Weir, the pre-eminent Australian director - whose admirable body of work includes Picnic At Hanging Rock, The Year Of Living Dangerously, Witness, Dead Poets' Society and Fearless - took a risk in casting Jim Carrey as Truman Burbank, and it pays off handsomely in Carrey's remarkably subtle, expressive and - most amazingly - quiet performance. Weir elicits astutely judged performances from a cast which also notably features Laura Linney as Truman's wife, Natascha McElhone as a high school friend who wants to save him, Noah Emmerich as his best friend, and especially Ed Harris as the callous Christof.
In a film which deals so directly with the manufacturing of emotions, Weir and Carrey brilliantly pull off a memorable sequence which starts out setting up fake emotions and ends up tapping into the emotions of the audience which, in turn, takes Truman's emotions as authentic. While its purpose is fundamentally serious, the film is peppered with unexpected, ironic humour, and never more hilariously than when Truman's wife, offering him cocoa, turns the scene into a blatant case of product placement.
"Cube" (members and guests only) IFC, Dublin
A Canadian science-fiction production made on a minuscule budget, Vincenzo Natali's film deals with six disparate - and all too loquacious - characters trapped inside a three-dimensional maze of interlocking cubical chambers. Among them are a policeman, a doctor, a maths student, a technology buff, and an autistic savant.
One might think that their combined expertise would assist them in escaping from the cube, but their personalities get in the way, and anyhow, getting out is much easier said than done, all the more so when none of them knows how or why they ended up in there. The movie was shot within a single cube, echoing the claustrophobic setting of director Natali's best known short film, Elevated, which trapped three people in an elevator. His attempts to maximise a minimal budget in Cube are laudable, but he ought to have minimised the ponderous, self-conscious dialogue which suffuses this over-stretched movie and makes it seem like a dull filmed play, even though it has no theatrical origins.
Hugh Linehan adds:
"Ever After" (PG) General release
How do you film a fairytale in the digital, cynical, Disneyfied 1990s? The most successful attempt in recent years was Rob Reiner's delightful The Princess Bride, which spiced up its story with knowing and anchronistic wit. Writer-director Andrew Tennant's new version of Cinderella takes a different tack, with a revisionist spin which takes account of modern concerns, particularly those of feminism. If that makes Ever After sound dull and worthy, well, sometimes it is, but it's also a solidly crafted and well-played rendition of the tale.

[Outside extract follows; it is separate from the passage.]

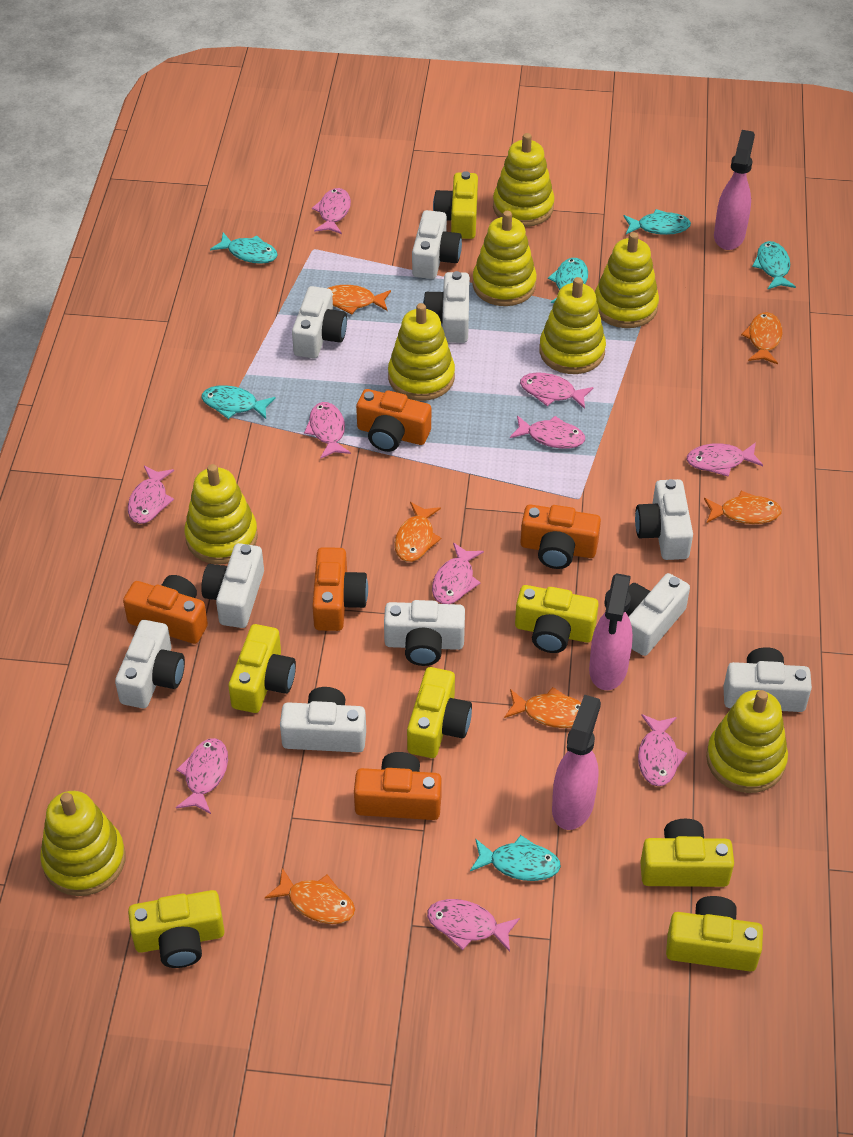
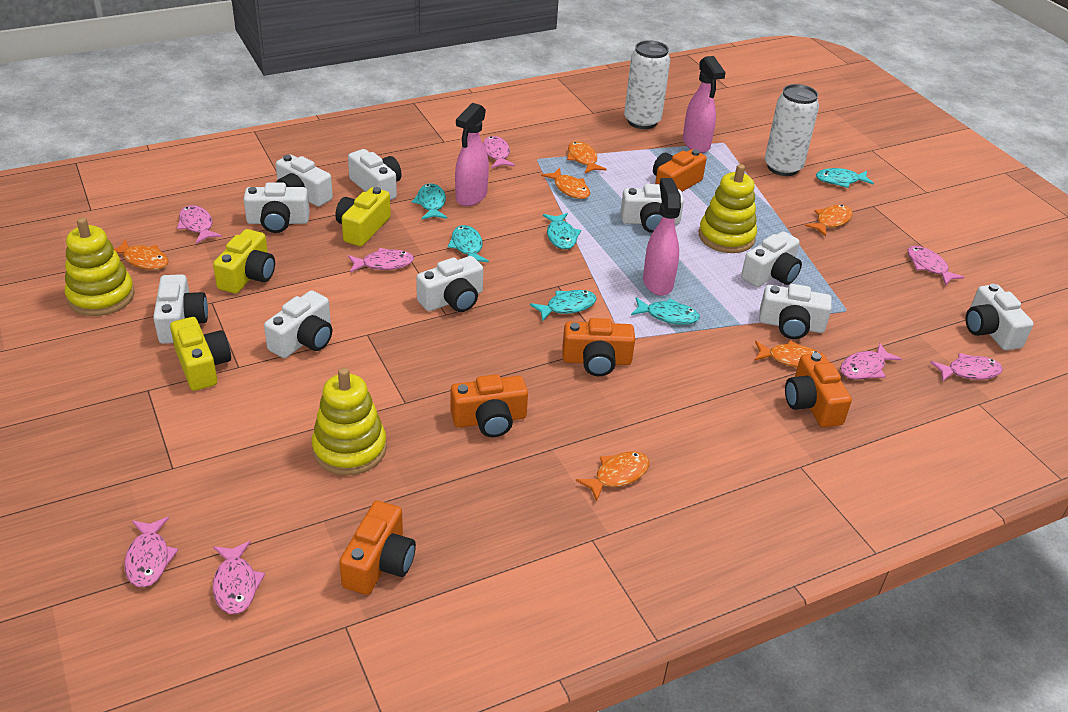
pink fish: [128,466,174,524] [176,738,228,814] [304,402,351,459] [312,188,351,234] [427,899,520,952] [432,542,484,604] [510,415,585,449] [520,372,594,409] [638,714,687,786] [687,442,763,477] = 10 -> [125,517,178,587] [177,205,222,244] [213,541,265,614] [348,248,414,273] [483,136,515,168] [840,343,901,380] [907,246,965,285] [930,353,1003,382] = 8
white can: none = 0 -> [624,40,670,129] [765,84,819,176] = 2
yellow camera: [128,890,224,968] [228,624,296,713] [407,667,472,758] [433,171,478,239] [515,585,599,653] [640,819,734,887] [666,896,763,972] = 7 -> [170,317,231,391] [213,229,275,293] [335,187,391,246] = 3
yellow stacking toy: [40,791,126,896] [184,464,258,565] [388,303,455,401] [472,211,537,306] [493,133,555,227] [539,277,606,374] [595,232,659,328] [706,690,788,793] = 8 -> [65,217,135,316] [312,367,387,475] [699,164,757,253] = 3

Much of what is good about Tennant's film rests with Drew Barrymore, who brings the freshness and charm which is becoming her trademark to the central role. Barrymore - the best thing in this summer's hit comedy The Wedding Singer - plays this more active and self-assertive Cinderella with gusto, and the movie comes to life when she's given free rein. Also excellent is Anjelica Huston, who was surely born to play the wicked stepmother at some point in her career, and takes the opportunity with some glee.
Among Tennant's innovations is his portrayal of the Ugly Sisters, who are no longer ugly but spiteful and stupid, respectively. Other changes are less successful - there is no fairy godmother - her place is taken, surprisingly, by Leonardo Da Vinci (Patrick Godfrey), who lends a hand in the transformation of our heroine from grubby servant to belle of the ball. The glass slipper remains, but for no apparent reason. Ever After is not without its pleasures, but at times it's a little too reminiscent of those American TV specials in its blandness and lack of bite.